Natur und Industriekultur im Dialog
Ilka Meyer zeigt ihre Diplomarbeit "Pflanzstück" im alten
Getreidespeicher des Mainzer Zollhafens
MAINZ.Die Überraschung setzt ein, wenn man das oberste Stockwerk
in der Lagerhalle des Zollhafens erreicht. Über 700 verschiedene
Pflanzenstauden bieten sich dem Auge des Betrachters in dem etwa 400
Quadratmeter großen Lagerraum dar. Ein Stück unverfälschte Natur mitten in
der funktionalen Nüchternheit des Zollhafens, eine idyllische Insel,
abgelöst vom architektonischen Umfeld?
Nein, so einfach hat es sich Ilka Meyer mit ihrer Installation
"Pflanzstück" nicht gemacht. "Wenn die Besucher hereinkommen, sollen sie
merken, dass hier etwas nicht stimmt", meint sie. Etwa, dass die zuerst
verwildert wirkenden Pflanzen streng in geometrischen Reihen angeordnet
sind und in den Plastikkübeln wie zum Abtransport bereitstehen.

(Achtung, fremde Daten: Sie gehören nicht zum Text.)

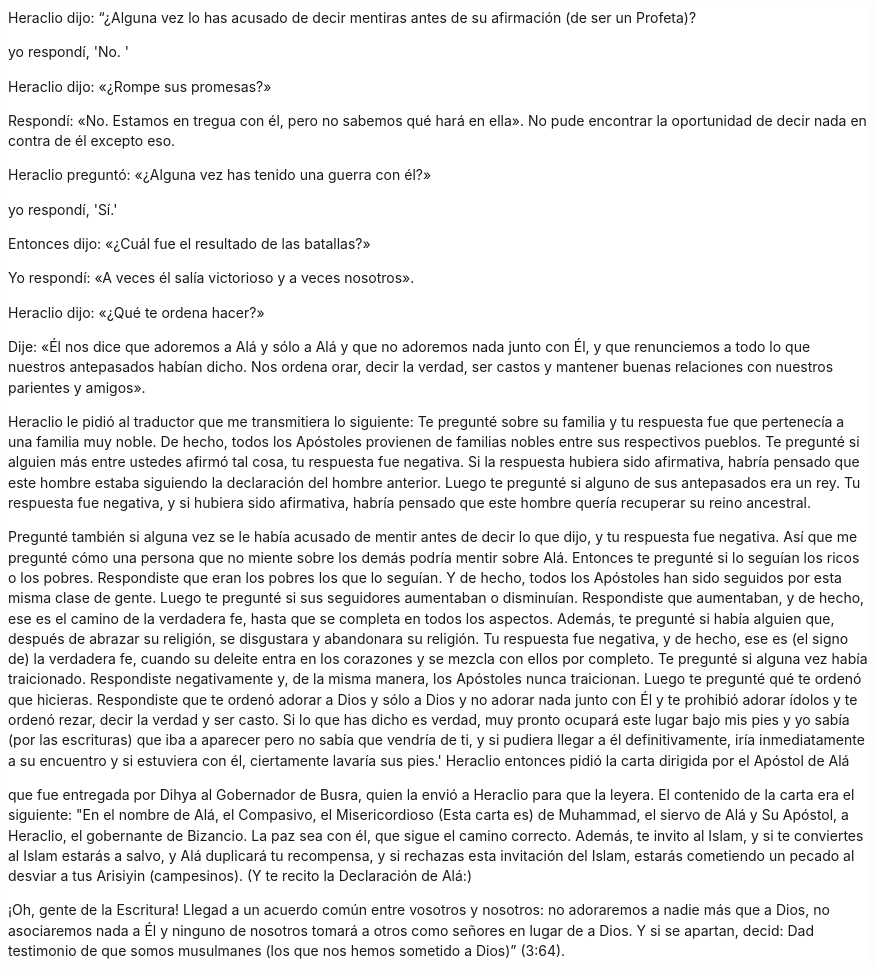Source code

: Heraclio dijo: “¿Alguna vez lo has acusado de decir mentiras antes de su afirmación (de ser un Profeta)?

yo respondí, 'No. '

Heraclio dijo: «¿Rompe sus promesas?»

Respondí: «No. Estamos en tregua con él, pero no sabemos qué hará en ella». No pude encontrar la oportunidad de decir nada en contra de él excepto eso.

Heraclio preguntó: «¿Alguna vez has tenido una guerra con él?»

yo respondí, 'Sí.'

Entonces dijo: «¿Cuál fue el resultado de las batallas?»

Yo respondí: «A veces él salía victorioso y a veces nosotros».

Heraclio dijo: «¿Qué te ordena hacer?»

Dije: «Él nos dice que adoremos a Alá y sólo a Alá y que no adoremos nada junto con Él, y que renunciemos a todo lo que nuestros antepasados habían dicho. Nos ordena orar, decir la verdad, ser castos y mantener buenas relaciones con nuestros parientes y amigos».

Heraclio le pidió al traductor que me transmitiera lo siguiente: Te pregunté sobre su familia y tu respuesta fue que pertenecía a una familia muy noble. De hecho, todos los Apóstoles provienen de familias nobles entre sus respectivos pueblos. Te pregunté si alguien más entre ustedes afirmó tal cosa, tu respuesta fue negativa. Si la respuesta hubiera sido afirmativa, habría pensado que este hombre estaba siguiendo la declaración del hombre anterior. Luego te pregunté si alguno de sus antepasados era un rey. Tu respuesta fue negativa, y si hubiera sido afirmativa, habría pensado que este hombre quería recuperar su reino ancestral.

Pregunté también si alguna vez se le había acusado de mentir antes de decir lo que dijo, y tu respuesta fue negativa. Así que me pregunté cómo una persona que no miente sobre los demás podría mentir sobre Alá. Entonces te pregunté si lo seguían los ricos o los pobres. Respondiste que eran los pobres los que lo seguían. Y de hecho, todos los Apóstoles han sido seguidos por esta misma clase de gente. Luego te pregunté si sus seguidores aumentaban o disminuían. Respondiste que aumentaban, y de hecho, ese es el camino de la verdadera fe, hasta que se completa en todos los aspectos. Además, te pregunté si había alguien que, después de abrazar su religión, se disgustara y abandonara su religión. Tu respuesta fue negativa, y de hecho, ese es (el signo de) la verdadera fe, cuando su deleite entra en los corazones y se mezcla con ellos por completo. Te pregunté si alguna vez había traicionado. Respondiste negativamente y, de la misma manera, los Apóstoles nunca traicionan. Luego te pregunté qué te ordenó que hicieras. Respondiste que te ordenó adorar a Dios y sólo a Dios y no adorar nada junto con Él y te prohibió adorar ídolos y te ordenó rezar, decir la verdad y ser casto. Si lo que has dicho es verdad, muy pronto ocupará este lugar bajo mis pies y yo sabía (por las escrituras) que iba a aparecer pero no sabía que vendría de ti, y si pudiera llegar a él definitivamente, iría inmediatamente a su encuentro y si estuviera con él, ciertamente lavaría sus pies.' Heraclio entonces pidió la carta dirigida por el Apóstol de Alá

que fue entregada por Dihya al Gobernador de Busra, quien la envió a Heraclio para que la leyera. El contenido de la carta era el siguiente: "En el nombre de Alá, el Compasivo, el Misericordioso (Esta carta es) de Muhammad, el siervo de Alá y Su Apóstol, a Heraclio, el gobernante de Bizancio. La paz sea con él, que sigue el camino correcto. Además, te invito al Islam, y si te conviertes al Islam estarás a salvo, y Alá duplicará tu recompensa, y si rechazas esta invitación del Islam, estarás cometiendo un pecado al desviar a tus Arisiyin (campesinos). (Y te recito la Declaración de Alá:)

¡Oh, gente de la Escritura! Llegad a un acuerdo común entre vosotros y nosotros: no adoraremos a nadie más que a Dios, no asociaremos nada a Él y ninguno de nosotros tomará a otros como señores en lugar de a Dios. Y si se apartan, decid: Dad testimonio de que somos musulmanes (los que nos hemos sometido a Dios)” (3:64).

Wie sich
das für eine Ware im Umschlagplatz Zollhafen eben gehört.
"Pflanzstück" ist Ilka Meyers Diplomarbeit im Studiengang "Freie
Bildende Kunst" an der Mainzer Akademie der Bildenden Künste. In
monatelanger Arbeit hat die Künstlerin die Pflanzen selbst herangezogen -
Wermut, Salbei, Minze, Beifuß und viele andere. Von größter Wichtigkeit
ist für Meyer der Bezug zu Architektur und Funktion der Lagerhalle, deren
übrige Etagen ja noch genutzt werden.
Natur und Industriekultur sollen nicht als unüberbrückbare Gegensätze
gesehen, sondern in ihrer gegenseitigen Wechselwirkung betrachtet werden:
"Der Raum und die Objekte sind nicht zu trennen", so Meyer. Deswegen
vollzieht die Anordnung der Pflanzen in der Größe etwa auch die an- und
absteigende Linie der Decke nach. Und die Funktion des Raumes als
wirtschaftlicher Umschlagplatz legt nahe: Hier handelt es sich nicht nur
um Natur, sondern auch um ein ökonomisches Produkt, das zur Einreihung in
die Warenkette bestimmt ist.
In einer kurzen Einführung zur Abschlussarbeit seiner Studentin wies
Prof. Ulrich Hellmann bei der Ausstellungseröffnung auf einen
interessanten architektonischen Aspekt der Lagerhalle hin: Die spezielle
Betonträgerkonstruktion des Raumes weise mit ihrem fließenden Übergang von
Balken und Säulen von sich aus schon pflanzlich-organische Formen auf.
Auch hier also keine strikte Gegenüberstellung von Natur und
Industriekultur. Auf die Frage, was sie denn nach der Ausstellung mit den
Pflanzen mache, hält sich Ilka Meyer allerdings noch zurüvk. Nur so viel
will sie preisgeben: "Es passiert auf jeden Fall noch was mit ihnen."
Oliver Mayer
Bis zum 16. September täglich von 11 bis 18 Uhr.